Not sure any of that helps. If you’re seeing seconds of delay, and not minutes, on a lower-end or older laptop, I’d think that’s expectable, given how Scrivener works. But my Toshiba S855 (i7-3630QM)(2012 release) laptop handles things just fine, so perhaps some of the ideas I’ve mentioned may help.

rw

rwfranz, has written a good summary of possible Scrivener slowdown reasons. Thank You, rwfranz!

I would like to add that upgrading your v1.9 project should not impact the speed of the project in Scrivener v3. If there is a reason for the delay, it is something else in the project but not the project upgrade.

Something that happens very often to users is importing large images or images using very high resolution in documents or inside the Binder. When you combine this with a HighDPI display, but a slow computer and a slow graphics card, you hit a wall. I know a lot of writers choose slow cpu and graphics card because “hey I use it only for typing text”, but the nice image you found and imported is a 4K image, which comes too much for your typing purpose computer.

Scrivener does not downscale your images, to preserve quality, but unfortunately large images or high resolution images eat a lot of resources and cause significant delays.

Please, be very careful when you import images inside your Scrivener project. Anything with resolution above 120dpi or a document image bigger than 1920x1440px should be resampled or use an up to date computer.

Now I have to go find the 1.9 projects that bogged the Beta, earlier in testing.

I have a similar situation with a folder of over 400 files. Anytime I use OUTLINER mode it hangs for over a minute even though there is little in the files. Why is Scrivener loading all that info in outliner mode? It appears that only the basic info is being shown to the user. The rest of the interface responds well otherwise. OUTLINER mode would be very useful if it worked but now it renders Scrivener entirely useless. I’ve reconfigured my folders and no happiness ensued. I still need to deal with all those files – now in multiple folders – and I can’t do it.

ALSO: Should we re-report bugs that we once submitted on earlier betas and haven’t been fixed yet? Or, given how buggy the current beta is, should we just wait? I only want to know what is most helpful.

Outliner mode is a little slow. 400 files is tricky; as I mentioned, I had 400 documents with just a few bytes in each, and it took a while to select all. Outliner was slow. They’ve sped it up as much as it may be, at the moment.

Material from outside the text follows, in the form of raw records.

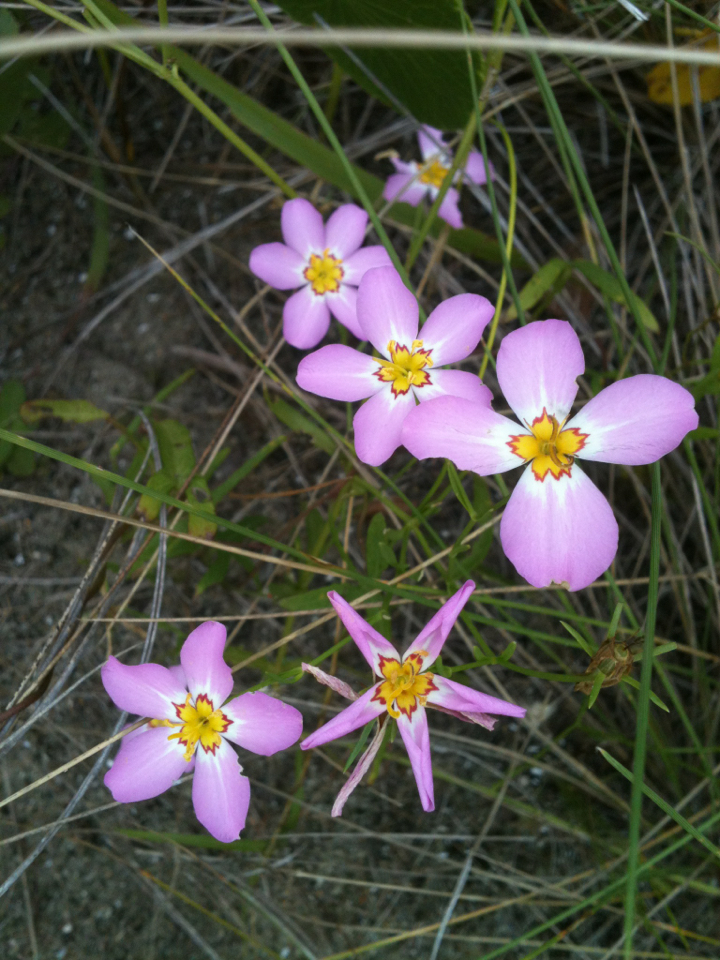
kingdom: Plantae
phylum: Tracheophyta
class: Magnoliopsida
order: Gentianales
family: Gentianaceae
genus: Sabatia
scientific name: Sabatia stellaris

However, there may be a way to speed the project up. First, I’d try reindexing. (File ->Save and Rebuild Search Indexes). That MAY speed things up (it may not, too; I haven’t had much luck with it. But it does sometimes work, and the investment of time is small.

Second, if that does NOT work, create a new project. Select all in the Binder. Drag and drop to the new project. Close the old one. Rearrange. This may speed things up, also. I’m not sure why this works, either, or even if it will work for you.

Third, if neither of those helped significantly, try importing the old project into a new one, and then rearranging. Really, it’s another way to copy a project, but it works differently.

If either of the last two methods work, I’d zip both project directories, mention which one worked, and let tiho ask you for copies… (really, truly, the bug needs to be found, and the clue is likely in the project files somewhere).

FYI, I use one of those last two methods when a project slows down beyond my patience to tolerate. Usually Select All → copy → paste → rearrange.

As for the last question, typically not, unless they’ve reported it fixed and it really isn’t (this is mentioned here on the forums somewhere). They’re well aware of the unfixed bugs.